• Your assignment
Give the data again exactly as it appears.

[Spatial grounding data]
- Opening Delimiter -

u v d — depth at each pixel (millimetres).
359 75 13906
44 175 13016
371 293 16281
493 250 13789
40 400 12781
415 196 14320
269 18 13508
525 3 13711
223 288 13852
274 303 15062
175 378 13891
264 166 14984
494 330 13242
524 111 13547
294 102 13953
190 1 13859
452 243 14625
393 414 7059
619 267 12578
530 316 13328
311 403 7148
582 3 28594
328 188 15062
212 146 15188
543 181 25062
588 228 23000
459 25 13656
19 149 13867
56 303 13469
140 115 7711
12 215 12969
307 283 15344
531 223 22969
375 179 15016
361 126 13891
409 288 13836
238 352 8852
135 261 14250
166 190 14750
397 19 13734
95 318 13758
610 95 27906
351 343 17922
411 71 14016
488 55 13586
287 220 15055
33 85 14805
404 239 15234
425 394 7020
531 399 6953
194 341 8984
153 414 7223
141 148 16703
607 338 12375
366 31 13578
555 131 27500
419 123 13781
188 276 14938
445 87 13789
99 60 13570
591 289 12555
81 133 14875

- Closing Delimiter -

• Worked solution
u v d — depth at each pixel (millimetres).
359 75 13906
44 175 13016
371 293 16281
493 250 13789
40 400 12781
415 196 14320
269 18 13508
525 3 13711
223 288 13852
274 303 15062
175 378 13891
264 166 14984
494 330 13242
524 111 13547
294 102 13953
190 1 13859
452 243 14625
393 414 7059
619 267 12578
530 316 13328
311 403 7148
582 3 28594
328 188 15062
212 146 15188
543 181 25062
588 228 23000
459 25 13656
19 149 13867
56 303 13469
140 115 7711
12 215 12969
307 283 15344
531 223 22969
375 179 15016
361 126 13891
409 288 13836
238 352 8852
135 261 14250
166 190 14750
397 19 13734
95 318 13758
610 95 27906
351 343 17922
411 71 14016
488 55 13586
287 220 15055
33 85 14805
404 239 15234
425 394 7020
531 399 6953
194 341 8984
153 414 7223
141 148 16703
607 338 12375
366 31 13578
555 131 27500
419 123 13781
188 276 14938
445 87 13789
99 60 13570
591 289 12555
81 133 14875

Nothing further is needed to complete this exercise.